2. Mix the ferment 12-18 hours before making the bread. Disperse the sourdough starter in warm water and stir in the flour. Cover the container with cling film and keep in a warm place. It should bubble and foam vigorously.
3. For the main dough, add 160g of the ferment to a bowl with all the other ingredients (the rest can be used to bake another loaf and/or become your rye sourdough starter to be stored for another occasion) and mix well. It won’t be anything like wheat dough, not stretchy or elastic, rather resembling a brownish concrete mix or mud!
4. Turn it out onto wet worktop, wet your hands too and form a rough shape of a loaf. Spread the sunflower seeds on a plate and roll the loaf in them to coat it completely.
5. Drop it carefully into a buttered loaf tin. Cover it with cling film and leave in a warm place to prove and rise up to the top of the tin. It will take between 2 and 4 hours depending on temperature and liveliness of your starter.

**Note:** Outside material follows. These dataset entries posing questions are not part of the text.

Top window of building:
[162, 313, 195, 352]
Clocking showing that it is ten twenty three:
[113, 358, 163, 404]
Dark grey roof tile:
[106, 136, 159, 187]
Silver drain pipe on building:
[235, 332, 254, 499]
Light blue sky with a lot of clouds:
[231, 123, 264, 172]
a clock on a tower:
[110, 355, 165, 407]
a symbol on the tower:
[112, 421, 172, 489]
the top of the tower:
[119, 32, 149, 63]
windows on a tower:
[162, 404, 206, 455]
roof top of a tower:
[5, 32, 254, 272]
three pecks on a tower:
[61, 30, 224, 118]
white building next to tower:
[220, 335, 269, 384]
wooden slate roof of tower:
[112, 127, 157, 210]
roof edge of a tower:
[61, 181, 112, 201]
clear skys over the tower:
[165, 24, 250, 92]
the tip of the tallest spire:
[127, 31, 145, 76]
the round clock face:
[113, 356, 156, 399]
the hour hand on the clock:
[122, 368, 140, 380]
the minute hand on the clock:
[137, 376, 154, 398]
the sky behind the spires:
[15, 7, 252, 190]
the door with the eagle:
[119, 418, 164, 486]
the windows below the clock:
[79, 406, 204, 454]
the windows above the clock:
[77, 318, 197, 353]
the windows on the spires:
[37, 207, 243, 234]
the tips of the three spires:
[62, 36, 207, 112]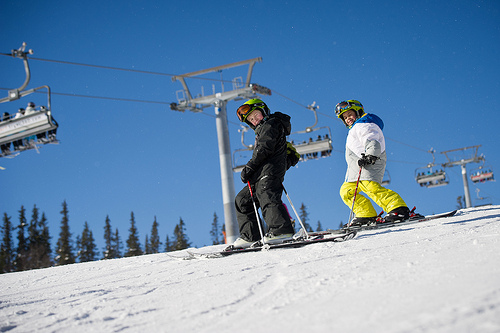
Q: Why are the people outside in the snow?
A: To ski.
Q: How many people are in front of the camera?
A: Two.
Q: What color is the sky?
A: Blue.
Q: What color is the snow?
A: White.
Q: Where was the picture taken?
A: On the ski slopes.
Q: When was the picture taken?
A: During the day.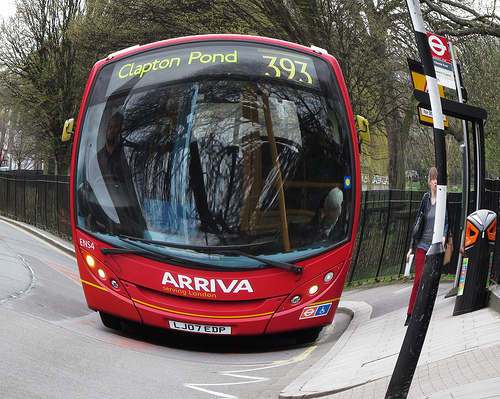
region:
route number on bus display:
[258, 50, 318, 85]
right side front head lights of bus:
[77, 246, 119, 294]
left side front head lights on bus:
[289, 271, 336, 304]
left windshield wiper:
[204, 236, 304, 272]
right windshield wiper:
[100, 241, 215, 262]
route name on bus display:
[112, 51, 241, 75]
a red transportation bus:
[59, 33, 373, 335]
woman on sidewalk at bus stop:
[401, 167, 453, 324]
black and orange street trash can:
[454, 206, 499, 313]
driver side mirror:
[351, 110, 371, 144]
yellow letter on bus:
[116, 60, 131, 78]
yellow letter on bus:
[129, 61, 135, 78]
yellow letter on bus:
[133, 60, 140, 75]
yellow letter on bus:
[140, 60, 150, 80]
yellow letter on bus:
[151, 57, 160, 71]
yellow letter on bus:
[159, 58, 170, 69]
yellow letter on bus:
[167, 55, 182, 67]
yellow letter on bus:
[186, 48, 203, 65]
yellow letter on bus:
[198, 52, 213, 65]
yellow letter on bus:
[210, 50, 226, 64]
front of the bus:
[62, 37, 350, 355]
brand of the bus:
[144, 256, 256, 295]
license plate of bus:
[155, 305, 235, 336]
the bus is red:
[111, 257, 153, 282]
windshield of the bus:
[91, 103, 316, 252]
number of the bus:
[267, 54, 324, 83]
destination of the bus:
[110, 48, 257, 70]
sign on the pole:
[419, 34, 445, 90]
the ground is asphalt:
[8, 355, 97, 389]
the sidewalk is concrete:
[332, 344, 369, 385]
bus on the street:
[55, 31, 368, 353]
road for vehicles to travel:
[6, 244, 57, 386]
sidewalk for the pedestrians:
[373, 316, 472, 381]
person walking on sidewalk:
[405, 160, 457, 338]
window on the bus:
[96, 108, 333, 228]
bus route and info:
[113, 46, 322, 92]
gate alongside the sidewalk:
[1, 165, 68, 225]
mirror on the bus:
[346, 109, 377, 142]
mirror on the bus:
[51, 105, 77, 152]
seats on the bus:
[247, 135, 323, 186]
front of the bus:
[4, 15, 348, 357]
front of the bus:
[34, 23, 344, 358]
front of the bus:
[27, 6, 342, 353]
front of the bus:
[50, 25, 336, 357]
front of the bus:
[30, 20, 344, 361]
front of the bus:
[58, 20, 351, 354]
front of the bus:
[15, 13, 360, 353]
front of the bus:
[50, 36, 357, 348]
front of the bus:
[31, 25, 363, 347]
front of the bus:
[21, 37, 354, 349]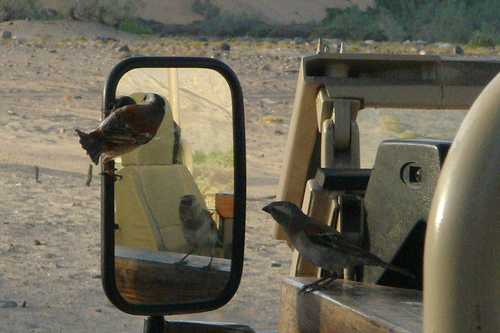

6. Preheat the oven to 200C/400F/gas 6. Bake the loaf in the lower half of the oven for 40 minutes, turning the heat down to 190C/375/gas 5 after the first 10 minutes. Ideally, the sunflower seeds should colour only very lightly; if they are browning too much, cover the top loosely with aluminium foil.
7. Turn the loaf out onto a wire rack and cool completely. Wrap in foil and, for best results, leave it until the next day before slicing thinly.